Traffic pattern is the same as it has been. All the roads are flat and the majority of the time it is driven is between 45-55 mph. The car is rarely in boost and is driven like an old person. Fuel is 93 shell, car has synthetic oil and trans fluid and is running 40 psi in all four tires. It is averaging 38.6 mpgs (which is lower as i said than before). The car has been driven on average 50 miles a day and there is zero difference in mileage with it in "eco" or not. Live in Key West, Florida where everyday is the same weather. The high with heat index is around 115 everyday and the low is around 79-82 and storms once a day. It would be nice to talk with BNR about this subject (hence why I posted here.) Its not good seeing how other people can have their cc on and hold throttle at x percentage, and then turn it off and feel the car gain power. Just seems I got 1/2 of the tune.


----------



## Merc6 (Jun 8, 2013)

Besides the WOT trifecta forums, you can also try the trifecta FB group, Vince usually pops up at times if you tag him in something. What gaps are you running for your plugs and how is your A/C usage? have you removed the tune and compared the MPG?


----------



## Austin9991 (Oct 7, 2013)

Definitely remove the tune and see what changes. If you say the traffic/temps haven't changed, and the car is rarely in boost, then I don't know what would possibly cause a mpg drop. Also, trifecta has stated before that the mileage benefits would be geared more towards city driving than highway due to the transmission remap.


----------



## poodok (Apr 24, 2014)

"Just be careful if you are going for a power train warranty issue, this is the reason my 2 reflashes all occur on days of a dealership visit." 

Sneaky, I like it. What happens if a cus care rep, or GM does a little "research" on your posting?


----------



## money_man (Feb 25, 2014)

There's no proof he actually does so they can't do anything 


Sent from the sexy electrician


----------



## Merc6 (Jun 8, 2013)

poodok said:


> "Just be careful if you are going for a power train warranty issue, this is the reason my 2 reflashes all occur on days of a dealership visit."
> 
> Sneaky, I like it. What happens if a cus care rep, or GM does a little "research" on your posting?

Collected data
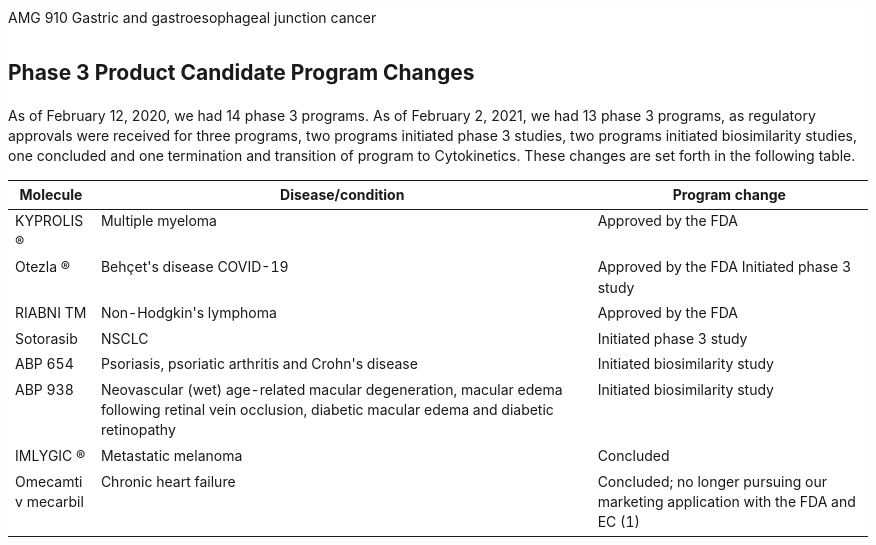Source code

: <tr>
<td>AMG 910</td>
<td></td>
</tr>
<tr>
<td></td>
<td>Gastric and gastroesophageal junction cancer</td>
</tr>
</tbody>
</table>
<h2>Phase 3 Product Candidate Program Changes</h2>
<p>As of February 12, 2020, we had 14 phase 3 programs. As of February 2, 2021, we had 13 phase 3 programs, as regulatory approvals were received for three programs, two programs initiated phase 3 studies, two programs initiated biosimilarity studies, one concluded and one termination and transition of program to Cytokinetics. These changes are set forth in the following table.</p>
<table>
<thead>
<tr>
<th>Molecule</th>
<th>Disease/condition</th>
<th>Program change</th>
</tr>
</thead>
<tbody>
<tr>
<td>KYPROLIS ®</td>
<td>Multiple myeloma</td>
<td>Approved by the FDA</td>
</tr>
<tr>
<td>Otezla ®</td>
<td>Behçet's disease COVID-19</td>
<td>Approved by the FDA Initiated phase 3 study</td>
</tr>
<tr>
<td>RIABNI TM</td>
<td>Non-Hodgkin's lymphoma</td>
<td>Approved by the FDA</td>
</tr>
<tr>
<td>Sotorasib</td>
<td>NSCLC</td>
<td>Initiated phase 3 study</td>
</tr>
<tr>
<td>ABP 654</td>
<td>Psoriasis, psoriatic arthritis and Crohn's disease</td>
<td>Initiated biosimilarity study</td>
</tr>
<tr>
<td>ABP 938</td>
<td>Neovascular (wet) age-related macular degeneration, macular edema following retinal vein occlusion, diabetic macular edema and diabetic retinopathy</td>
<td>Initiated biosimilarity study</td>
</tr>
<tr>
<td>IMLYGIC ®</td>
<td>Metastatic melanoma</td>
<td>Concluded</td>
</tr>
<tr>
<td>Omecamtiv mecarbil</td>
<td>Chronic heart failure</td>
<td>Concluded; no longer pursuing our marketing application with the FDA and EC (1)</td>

## Problems and tasks
a - Give each username that appears in a post heading of the forum thread on the tuned car's fuel mileage, listing each name only once.
b - Write the next part of the forum thread on the tuned car's fuel mileage, starting after the quoted question that ends it.

## Results
a - Merc6, Austin9991, poodok, money_man

b -
Those are the risks you take when you mod. The reps here aren't here for that purpose to single out 1 Cruze owner out of 16791 members.


----------



## GVR4 (Jun 14, 2014)

16,791 people did not order this tune. I'll just contact trifecta. I am getting nowhere on here.


----------



## Merc6 (Jun 8, 2013)

GVR4 said:


> 16,791 people did not order this tune. I'll just contact trifecta. I am getting nowhere on here.


How have you been contacting them besides this post?

Try here as well...

https://www.facebook.com/groups/234878003235417/


----------



## Rochas (May 27, 2013)

I just installed the tune (through Mace Engineering) on my Cruze 1.6T manual (no mods) and it surges on light acceleration, esp from a standing start in 1st gear. I use the manufacturer recommended 95ron (aus spec) fuel which was specified when I applied for the tune. I'm hoping a revised tune that I'm waiting on will fix it.


----------



## Merc6 (Jun 8, 2013)

Rochas said:


> I just installed the tune (through Mace Engineering) on my Cruze 1.6T manual (no mods) and it surges on light acceleration, esp from a standing start in 1st gear. I use the manufacturer recommended 95ron (aus spec) fuel which was specified when I applied for the tune. I'm hoping a revised tune that I'm waiting on will fix it.


What spark plug gap was recommended on a tuned 1.6T?


----------



## [email protected] (Nov 12, 2011)

We haven't been able to get on here as much lately being so busy, but we will be on more starting this week. Did you contact us via email at all? It's normal to see high boost in eco mode under full throttle conditions depending on things like air density and elevation.


----------



## cruzinred92 (Dec 4, 2013)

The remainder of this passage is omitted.